The U.N. said on Tuesday that it was worried about the impact of recent events in Brazil on the country's ability to continue fighting poverty and its democratic stability, as it forecast that poverty likely rose in Latin America in 2015.
Brazil has been hit by the worst recession in decades and the administration of President Dilma Rousseff is facing the threat of impeachment and a corruption probe, hampering its ability to enact policies to turn the economy around.
The U.N. was deeply concerned about the recent political turmoil, said Alicia Barcena, head of the Santiago-based Economic Commission for Latin America and the Caribbean (ECLAC), the United Nations' regional arm.

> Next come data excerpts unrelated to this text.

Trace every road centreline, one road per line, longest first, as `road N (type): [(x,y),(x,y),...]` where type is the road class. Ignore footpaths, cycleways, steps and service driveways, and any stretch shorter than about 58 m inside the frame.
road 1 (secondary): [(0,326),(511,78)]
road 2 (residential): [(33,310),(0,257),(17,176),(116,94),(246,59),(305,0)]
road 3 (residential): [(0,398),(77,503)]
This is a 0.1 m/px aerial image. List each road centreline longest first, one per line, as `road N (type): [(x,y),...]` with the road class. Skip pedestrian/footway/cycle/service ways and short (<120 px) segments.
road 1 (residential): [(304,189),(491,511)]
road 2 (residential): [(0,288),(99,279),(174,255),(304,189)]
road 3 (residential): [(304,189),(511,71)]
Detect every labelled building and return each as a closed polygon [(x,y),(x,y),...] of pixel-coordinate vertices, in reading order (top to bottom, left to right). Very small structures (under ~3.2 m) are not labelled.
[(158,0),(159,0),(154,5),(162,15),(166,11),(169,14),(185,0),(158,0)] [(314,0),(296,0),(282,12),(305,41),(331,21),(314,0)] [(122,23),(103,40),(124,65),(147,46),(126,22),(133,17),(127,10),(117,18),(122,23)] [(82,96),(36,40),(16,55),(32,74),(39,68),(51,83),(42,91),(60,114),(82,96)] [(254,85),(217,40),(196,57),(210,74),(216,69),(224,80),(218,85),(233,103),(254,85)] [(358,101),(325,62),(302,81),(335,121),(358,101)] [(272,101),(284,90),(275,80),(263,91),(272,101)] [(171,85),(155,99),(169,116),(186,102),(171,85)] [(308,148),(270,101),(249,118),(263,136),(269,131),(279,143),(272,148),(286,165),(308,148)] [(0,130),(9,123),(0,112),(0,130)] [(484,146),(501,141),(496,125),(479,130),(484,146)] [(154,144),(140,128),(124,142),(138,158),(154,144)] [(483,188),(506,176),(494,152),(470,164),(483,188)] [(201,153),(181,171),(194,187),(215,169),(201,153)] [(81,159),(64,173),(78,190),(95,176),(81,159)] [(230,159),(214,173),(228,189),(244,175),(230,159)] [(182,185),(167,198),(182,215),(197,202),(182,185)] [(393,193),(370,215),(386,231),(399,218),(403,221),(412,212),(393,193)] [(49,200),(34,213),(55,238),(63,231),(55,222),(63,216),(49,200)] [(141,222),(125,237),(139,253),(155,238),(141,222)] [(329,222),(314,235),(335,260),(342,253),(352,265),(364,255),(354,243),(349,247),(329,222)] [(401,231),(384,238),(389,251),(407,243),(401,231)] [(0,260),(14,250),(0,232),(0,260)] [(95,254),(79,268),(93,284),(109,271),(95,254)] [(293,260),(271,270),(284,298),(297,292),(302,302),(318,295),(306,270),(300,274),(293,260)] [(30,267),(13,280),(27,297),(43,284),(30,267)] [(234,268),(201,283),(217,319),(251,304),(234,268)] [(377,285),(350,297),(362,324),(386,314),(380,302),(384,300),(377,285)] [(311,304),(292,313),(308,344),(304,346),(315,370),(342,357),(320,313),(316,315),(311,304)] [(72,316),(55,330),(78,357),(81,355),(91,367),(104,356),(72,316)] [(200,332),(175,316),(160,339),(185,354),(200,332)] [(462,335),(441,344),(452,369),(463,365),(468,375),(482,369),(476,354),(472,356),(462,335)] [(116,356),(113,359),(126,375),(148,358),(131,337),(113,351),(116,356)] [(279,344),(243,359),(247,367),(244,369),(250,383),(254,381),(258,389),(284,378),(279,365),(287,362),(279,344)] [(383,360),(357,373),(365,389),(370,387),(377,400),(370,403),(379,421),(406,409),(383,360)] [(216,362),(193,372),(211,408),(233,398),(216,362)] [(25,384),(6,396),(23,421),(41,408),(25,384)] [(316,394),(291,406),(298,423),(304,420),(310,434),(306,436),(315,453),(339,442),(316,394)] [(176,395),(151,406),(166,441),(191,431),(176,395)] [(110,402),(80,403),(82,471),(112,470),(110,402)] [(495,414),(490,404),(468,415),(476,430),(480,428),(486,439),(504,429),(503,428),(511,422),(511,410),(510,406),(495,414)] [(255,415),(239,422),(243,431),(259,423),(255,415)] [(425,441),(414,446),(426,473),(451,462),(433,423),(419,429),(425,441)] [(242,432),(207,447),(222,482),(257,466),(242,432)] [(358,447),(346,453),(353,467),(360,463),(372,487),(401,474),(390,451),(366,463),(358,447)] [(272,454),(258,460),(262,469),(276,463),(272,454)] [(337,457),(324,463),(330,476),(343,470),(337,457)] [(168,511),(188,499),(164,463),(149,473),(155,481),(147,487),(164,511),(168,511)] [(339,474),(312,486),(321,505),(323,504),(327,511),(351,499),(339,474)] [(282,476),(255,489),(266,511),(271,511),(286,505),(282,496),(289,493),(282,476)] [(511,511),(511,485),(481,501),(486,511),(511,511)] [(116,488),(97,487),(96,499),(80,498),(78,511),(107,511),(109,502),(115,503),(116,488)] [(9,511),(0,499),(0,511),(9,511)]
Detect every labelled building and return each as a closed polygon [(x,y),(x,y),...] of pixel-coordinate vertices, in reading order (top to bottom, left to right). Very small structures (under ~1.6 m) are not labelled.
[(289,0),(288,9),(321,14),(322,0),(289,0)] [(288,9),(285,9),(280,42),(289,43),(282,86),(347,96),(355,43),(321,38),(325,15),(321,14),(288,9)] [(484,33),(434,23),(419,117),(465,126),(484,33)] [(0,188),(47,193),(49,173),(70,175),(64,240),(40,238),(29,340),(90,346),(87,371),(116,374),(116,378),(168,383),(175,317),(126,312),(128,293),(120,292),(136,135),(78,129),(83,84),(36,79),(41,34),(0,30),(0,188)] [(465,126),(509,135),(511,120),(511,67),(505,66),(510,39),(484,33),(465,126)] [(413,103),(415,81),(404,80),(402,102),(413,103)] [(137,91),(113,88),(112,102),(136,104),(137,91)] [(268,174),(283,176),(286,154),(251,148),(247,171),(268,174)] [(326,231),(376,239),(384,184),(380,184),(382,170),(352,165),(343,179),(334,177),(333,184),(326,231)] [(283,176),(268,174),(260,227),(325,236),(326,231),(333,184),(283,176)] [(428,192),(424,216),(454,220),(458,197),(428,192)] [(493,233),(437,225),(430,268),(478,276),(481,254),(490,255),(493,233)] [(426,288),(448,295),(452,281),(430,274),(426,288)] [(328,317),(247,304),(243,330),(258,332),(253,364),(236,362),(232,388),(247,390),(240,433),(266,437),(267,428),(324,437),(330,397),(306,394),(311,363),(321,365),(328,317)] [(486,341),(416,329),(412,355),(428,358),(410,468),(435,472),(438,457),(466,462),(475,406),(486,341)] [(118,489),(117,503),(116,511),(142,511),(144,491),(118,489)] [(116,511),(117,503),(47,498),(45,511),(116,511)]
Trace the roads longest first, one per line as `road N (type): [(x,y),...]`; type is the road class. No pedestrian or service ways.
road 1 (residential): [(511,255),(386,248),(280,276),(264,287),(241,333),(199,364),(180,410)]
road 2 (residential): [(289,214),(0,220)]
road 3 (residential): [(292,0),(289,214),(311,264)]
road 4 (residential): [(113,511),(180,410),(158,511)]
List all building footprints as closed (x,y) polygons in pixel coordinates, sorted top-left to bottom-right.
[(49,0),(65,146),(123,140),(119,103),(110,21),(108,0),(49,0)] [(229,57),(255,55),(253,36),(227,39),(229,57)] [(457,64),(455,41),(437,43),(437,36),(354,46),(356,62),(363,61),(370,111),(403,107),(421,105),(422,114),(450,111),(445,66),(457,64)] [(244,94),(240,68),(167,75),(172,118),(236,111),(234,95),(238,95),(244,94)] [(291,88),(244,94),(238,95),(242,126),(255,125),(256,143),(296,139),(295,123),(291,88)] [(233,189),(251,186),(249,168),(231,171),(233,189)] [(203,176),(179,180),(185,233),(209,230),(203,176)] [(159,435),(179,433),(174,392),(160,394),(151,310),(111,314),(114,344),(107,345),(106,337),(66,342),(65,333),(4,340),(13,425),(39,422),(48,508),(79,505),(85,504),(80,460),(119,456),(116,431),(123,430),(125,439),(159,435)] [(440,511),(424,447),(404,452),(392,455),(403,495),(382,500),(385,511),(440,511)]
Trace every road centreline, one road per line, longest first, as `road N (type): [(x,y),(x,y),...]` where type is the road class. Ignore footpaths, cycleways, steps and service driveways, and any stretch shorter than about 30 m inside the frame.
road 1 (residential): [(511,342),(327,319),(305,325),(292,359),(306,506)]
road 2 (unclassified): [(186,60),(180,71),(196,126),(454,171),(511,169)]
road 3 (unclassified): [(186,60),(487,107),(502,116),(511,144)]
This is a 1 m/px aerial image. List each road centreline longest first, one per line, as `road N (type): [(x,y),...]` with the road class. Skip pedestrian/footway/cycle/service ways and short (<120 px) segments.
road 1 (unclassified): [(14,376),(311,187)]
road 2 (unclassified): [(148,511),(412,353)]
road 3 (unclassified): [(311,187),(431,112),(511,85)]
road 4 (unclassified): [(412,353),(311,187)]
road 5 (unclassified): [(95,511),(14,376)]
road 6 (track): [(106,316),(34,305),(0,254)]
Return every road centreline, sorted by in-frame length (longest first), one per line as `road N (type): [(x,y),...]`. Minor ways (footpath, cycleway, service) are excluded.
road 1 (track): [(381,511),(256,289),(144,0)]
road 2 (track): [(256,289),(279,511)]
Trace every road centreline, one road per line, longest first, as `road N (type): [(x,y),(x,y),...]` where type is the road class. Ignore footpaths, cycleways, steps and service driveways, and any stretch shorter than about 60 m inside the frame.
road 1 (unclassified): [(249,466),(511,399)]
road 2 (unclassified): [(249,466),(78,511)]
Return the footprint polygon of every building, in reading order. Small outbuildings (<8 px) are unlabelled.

"We are alarmed to see the democratic stability of the country threatened," she said.
It was also concerned that progress Brazil has made in tackling poverty could reverse, said Barcena.
"We are worried. Brazil has been one of the most successful countries on this issue [of tackling poverty], and it carries on being very efficient," she said.
ECLAC director Lais Abramo said government-led programs had been crucial in this, and that it was "very important" to keep them going to prevent a backslide.
"We don't have data for 2015, but we know there is an important economic crisis, with a recession and unemployment rise, and it is very likely that will negatively impact on poverty numbers," she said at a press conference following the publishing of a report on poverty in the region.
Children play in water at a slum in Recife, Brazil, March 2, 2016.
The total number of people living in poverty in Latin America is predicted to have increased to 175 million, or to 29.2 percent of the region's total population, from 28.2 percent in 2014, ECLAC said in the report.
However, there has been significant variation within the region. Between 2013 and 2014 there was an increase in the number of poor people in Guatemala, Mexico and Venezuela, but a decrease in Brazil, Colombia and Ecuador, it said.
Across Latin America poverty fell significantly in the first decade of this century, from over 40 percent, as Chinese growth helped propel a commodities boom. But since 2012 progress has largely ground to a halt as the commodities boom has ended.